Assets: Total assets ended the first quarter at $1.16 billion, up $44.6 million, or 4.0%, compared with December 31, 2010. Asset growth was driven by increases in the Bank’s consumer and commercial loan portfolios, combined with an increase in investment securities.

Loans: Total loans ended the quarter at $727.7 million, up $27.0 million, or 3.9%, compared with December 31, 2010. Loan growth was principally attributed to the Bank’s end-of-quarter purchase of a Maine-based, seasoned portfolio of prime consumer loans amounting to $23.5 million. The Bank’s commercial loan portfolio continued its growth trend during the quarter, posting an increase of $3.2 million or 0.8%, and surpassing $400 million at quarter end.

Credit Quality: Total non-performing loans ended the quarter at $13.6 million, down from $13.7 million at December 31, 2010. One commercial real estate development loan to a local, non-profit housing authority in support of an affordable housing project accounted for $5.2 million of total non-performing loans, unchanged compared with year-end 2010. At March 31, 2011, this loan represented 38.5% of the Bank’s total non-performing loans.

The Bank enjoyed very low loan loss experience during the first quarter, with recoveries on previously charged off loans exceeding total loans charged off by $93, or 0.05% of average loans outstanding. Total loans charged off during the quarter amounted to $30 thousand.

For the three months ended March 31, 2011, the Bank recorded a provision for loan losses of $500 thousand, down $327 thousand on a linked-quarter basis and unchanged compared with the first quarter of 2010. The Bank maintains an allowance for loan losses (the “allowance”) which is available to absorb probable losses on loans. The allowance is maintained at a level that, in management’s judgment, is appropriate for the amount of risk inherent in the current loan portfolio and adequate to provide for estimated probable losses. At March 31, 2011, the allowance stood at $9.1 million, up $593 thousand or 7.0% compared with December 31, 2010. The allowance expressed as a percentage of total loans stood at 1.25% at quarter-end, up from 1.21% at December 31, 2010. The increase in the allowance was largely reflective of significant loan growth during the quarter and, to a lesser extent, continued elevated levels of non-performing and potential problem loans.

Securities: Total securities ended the first quarter at $379.6 million, up $21.7 million, or 6.1%, compared with December 31, 2010. Securities purchased during the quarter consisted of mortgage-backed securities issued and guaranteed by U.S. Government agencies and sponsored-enterprises.

Deposits: Historically, the banking business in the Bank’s market area has been seasonal, with lower deposits in the winter and spring and higher deposits in summer and autumn.
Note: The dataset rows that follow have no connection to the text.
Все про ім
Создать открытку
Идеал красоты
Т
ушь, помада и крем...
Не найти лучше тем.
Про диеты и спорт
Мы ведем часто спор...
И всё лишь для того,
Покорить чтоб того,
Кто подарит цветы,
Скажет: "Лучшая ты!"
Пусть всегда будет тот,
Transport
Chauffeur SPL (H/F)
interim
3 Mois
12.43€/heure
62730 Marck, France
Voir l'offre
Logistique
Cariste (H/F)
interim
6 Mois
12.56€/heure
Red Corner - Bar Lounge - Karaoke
The timing and extent of seasonal swings have varied from year to year, particularly with respect to demand deposits and NOW accounts.
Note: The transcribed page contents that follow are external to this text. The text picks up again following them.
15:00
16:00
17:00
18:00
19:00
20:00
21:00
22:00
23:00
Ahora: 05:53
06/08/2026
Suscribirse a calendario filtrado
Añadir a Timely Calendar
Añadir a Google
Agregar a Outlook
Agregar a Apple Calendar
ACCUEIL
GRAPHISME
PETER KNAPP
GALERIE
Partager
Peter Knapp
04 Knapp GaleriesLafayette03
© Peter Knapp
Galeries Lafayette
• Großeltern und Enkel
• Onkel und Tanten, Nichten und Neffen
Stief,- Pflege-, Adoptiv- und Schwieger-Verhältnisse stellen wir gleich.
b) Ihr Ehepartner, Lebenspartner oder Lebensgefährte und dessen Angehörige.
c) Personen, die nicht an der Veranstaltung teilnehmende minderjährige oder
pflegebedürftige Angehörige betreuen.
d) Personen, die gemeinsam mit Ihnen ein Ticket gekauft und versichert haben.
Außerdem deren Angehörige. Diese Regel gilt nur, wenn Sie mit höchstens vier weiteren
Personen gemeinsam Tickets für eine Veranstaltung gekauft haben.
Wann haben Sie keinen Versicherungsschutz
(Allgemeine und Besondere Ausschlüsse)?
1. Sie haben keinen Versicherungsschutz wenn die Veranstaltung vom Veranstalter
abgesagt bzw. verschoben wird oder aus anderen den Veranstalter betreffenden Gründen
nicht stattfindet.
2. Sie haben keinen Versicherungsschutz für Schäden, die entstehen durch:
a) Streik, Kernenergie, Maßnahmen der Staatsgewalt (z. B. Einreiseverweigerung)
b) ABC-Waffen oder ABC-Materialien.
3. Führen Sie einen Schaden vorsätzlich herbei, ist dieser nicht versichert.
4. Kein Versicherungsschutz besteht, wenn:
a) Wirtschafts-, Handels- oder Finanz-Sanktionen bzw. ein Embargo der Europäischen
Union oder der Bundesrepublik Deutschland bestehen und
Total deposits ended the first quarter at $704.5 million, down $3.8 million, or 0.5%, compared with December 31, 2010. Demand deposits and NOW accounts experienced a combined seasonal decline of $13.6 million, or 9.5%. This decline was largely offset by a $2.5 million or 1.2% increase in savings and money market accounts, and a $7.4 million or 2.1% increase in time deposits.

Borrowings: Total borrowings ended the first quarter at $347.5 million, up $47.5 million, or 15.8%, compared December 31, 2010. The increase in borrowings was principally used to fund first quarter earning asset growth and, to a lesser extent, fund seasonal deposit outflows.

Capital: At March 31, 2011, the Company and the Bank continued to exceed regulatory requirements for “well-capitalized” financial institutions. Under the capital adequacy guidelines administered by the Bank’s principal regulators, “well-capitalized” institutions are those with Tier I leverage, Tier I Risk-based, and Total Risk-based ratios of at least 5%, 6% and 10%, respectively. At March 31, 2011, the Company’s Tier I Leverage, Tier I Risk-based, and Total Risk-based capital ratios were 9.03%, 13.39% and 15.25%, respectively.